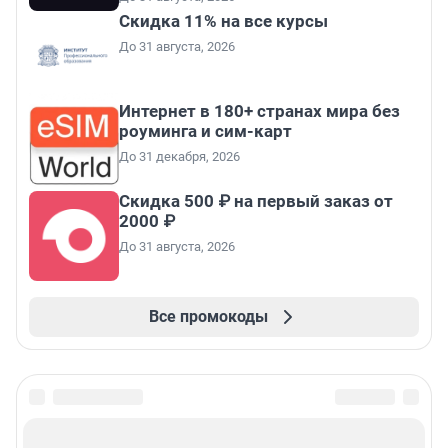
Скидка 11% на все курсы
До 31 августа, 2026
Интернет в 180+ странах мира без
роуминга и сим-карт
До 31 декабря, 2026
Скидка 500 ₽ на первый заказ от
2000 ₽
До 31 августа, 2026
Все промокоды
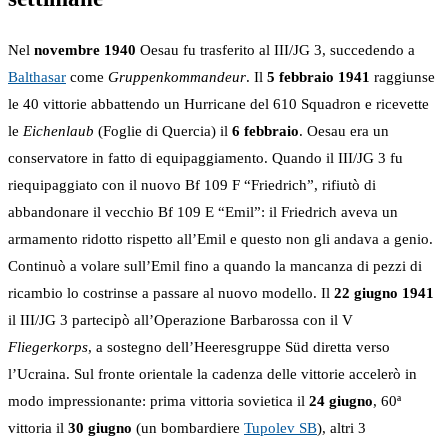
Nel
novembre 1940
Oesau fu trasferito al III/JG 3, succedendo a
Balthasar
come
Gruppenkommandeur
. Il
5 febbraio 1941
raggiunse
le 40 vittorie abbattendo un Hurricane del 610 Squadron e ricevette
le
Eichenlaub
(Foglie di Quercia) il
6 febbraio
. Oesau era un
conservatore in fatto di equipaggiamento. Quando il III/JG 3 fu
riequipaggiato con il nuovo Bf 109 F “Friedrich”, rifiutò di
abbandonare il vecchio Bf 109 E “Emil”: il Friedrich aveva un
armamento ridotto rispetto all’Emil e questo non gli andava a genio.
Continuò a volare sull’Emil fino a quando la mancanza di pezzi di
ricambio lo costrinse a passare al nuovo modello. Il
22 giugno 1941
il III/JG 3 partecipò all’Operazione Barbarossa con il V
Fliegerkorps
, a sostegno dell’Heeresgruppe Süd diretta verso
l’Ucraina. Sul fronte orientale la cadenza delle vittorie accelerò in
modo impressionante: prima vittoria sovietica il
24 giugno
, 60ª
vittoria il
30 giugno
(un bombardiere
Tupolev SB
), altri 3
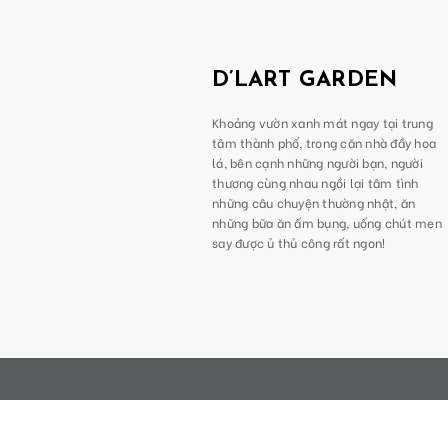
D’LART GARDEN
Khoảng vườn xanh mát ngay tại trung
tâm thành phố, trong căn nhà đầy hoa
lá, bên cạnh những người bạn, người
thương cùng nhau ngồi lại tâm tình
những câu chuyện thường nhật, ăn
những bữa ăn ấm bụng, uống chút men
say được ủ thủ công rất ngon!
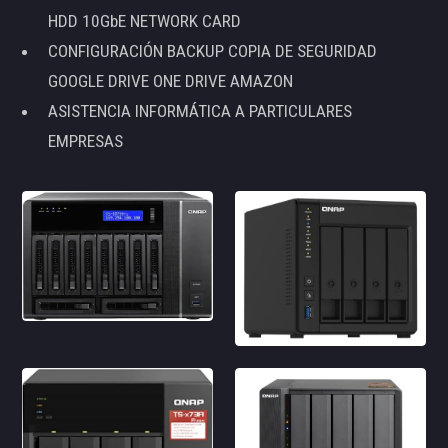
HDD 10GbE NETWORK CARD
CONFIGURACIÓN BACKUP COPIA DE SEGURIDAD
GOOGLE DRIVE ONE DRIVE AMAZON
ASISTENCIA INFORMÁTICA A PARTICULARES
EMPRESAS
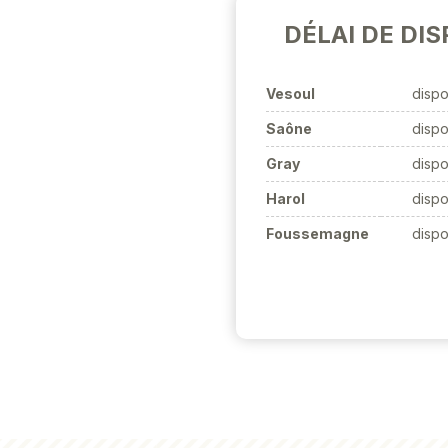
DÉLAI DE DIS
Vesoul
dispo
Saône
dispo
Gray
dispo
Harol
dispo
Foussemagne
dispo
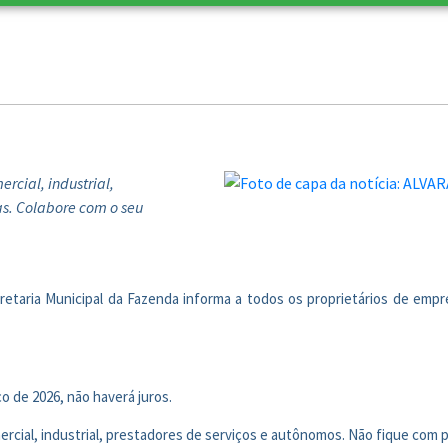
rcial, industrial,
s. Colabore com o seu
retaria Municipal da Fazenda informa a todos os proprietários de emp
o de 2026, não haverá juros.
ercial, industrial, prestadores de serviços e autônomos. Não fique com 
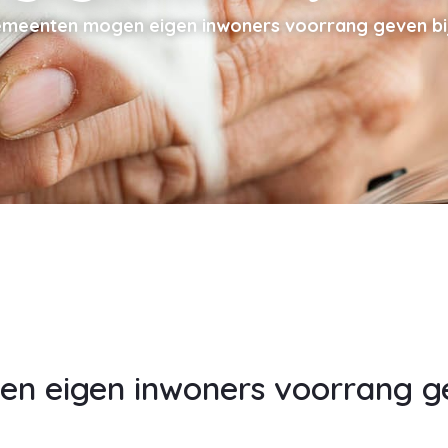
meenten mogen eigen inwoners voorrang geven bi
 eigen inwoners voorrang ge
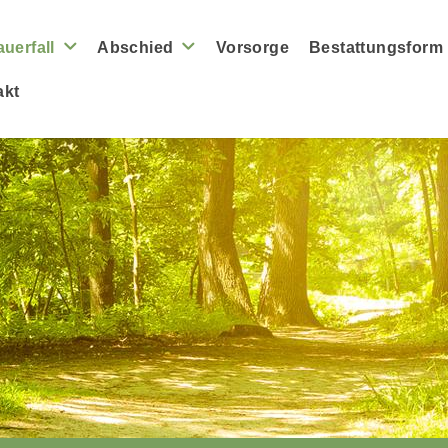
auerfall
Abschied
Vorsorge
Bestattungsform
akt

===

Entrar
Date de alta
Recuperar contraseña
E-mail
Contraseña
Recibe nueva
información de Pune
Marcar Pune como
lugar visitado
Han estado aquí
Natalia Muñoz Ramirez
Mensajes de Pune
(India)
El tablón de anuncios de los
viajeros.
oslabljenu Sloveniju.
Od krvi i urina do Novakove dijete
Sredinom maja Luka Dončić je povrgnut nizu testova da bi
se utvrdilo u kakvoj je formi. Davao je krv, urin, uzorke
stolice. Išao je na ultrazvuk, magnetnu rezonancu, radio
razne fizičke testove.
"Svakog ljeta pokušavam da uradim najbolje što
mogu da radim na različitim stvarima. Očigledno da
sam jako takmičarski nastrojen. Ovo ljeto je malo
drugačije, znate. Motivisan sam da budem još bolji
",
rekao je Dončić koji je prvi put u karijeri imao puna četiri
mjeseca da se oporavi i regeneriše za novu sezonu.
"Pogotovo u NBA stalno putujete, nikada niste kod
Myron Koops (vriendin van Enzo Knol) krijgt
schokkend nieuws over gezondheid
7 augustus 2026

===

All that should be written out is the stretch of lines above between the one holding "Natalia Muñoz Ramirez" and the one holding "sam jako takmičarski", inclusive, exactly as given.

### Solution
Natalia Muñoz Ramirez
Mensajes de Pune
(India)
El tablón de anuncios de los
viajeros.
oslabljenu Sloveniju.
Od krvi i urina do Novakove dijete
Sredinom maja Luka Dončić je povrgnut nizu testova da bi
se utvrdilo u kakvoj je formi. Davao je krv, urin, uzorke
stolice. Išao je na ultrazvuk, magnetnu rezonancu, radio
razne fizičke testove.
"Svakog ljeta pokušavam da uradim najbolje što
mogu da radim na različitim stvarima. Očigledno da
sam jako takmičarski nastrojen. Ovo ljeto je malo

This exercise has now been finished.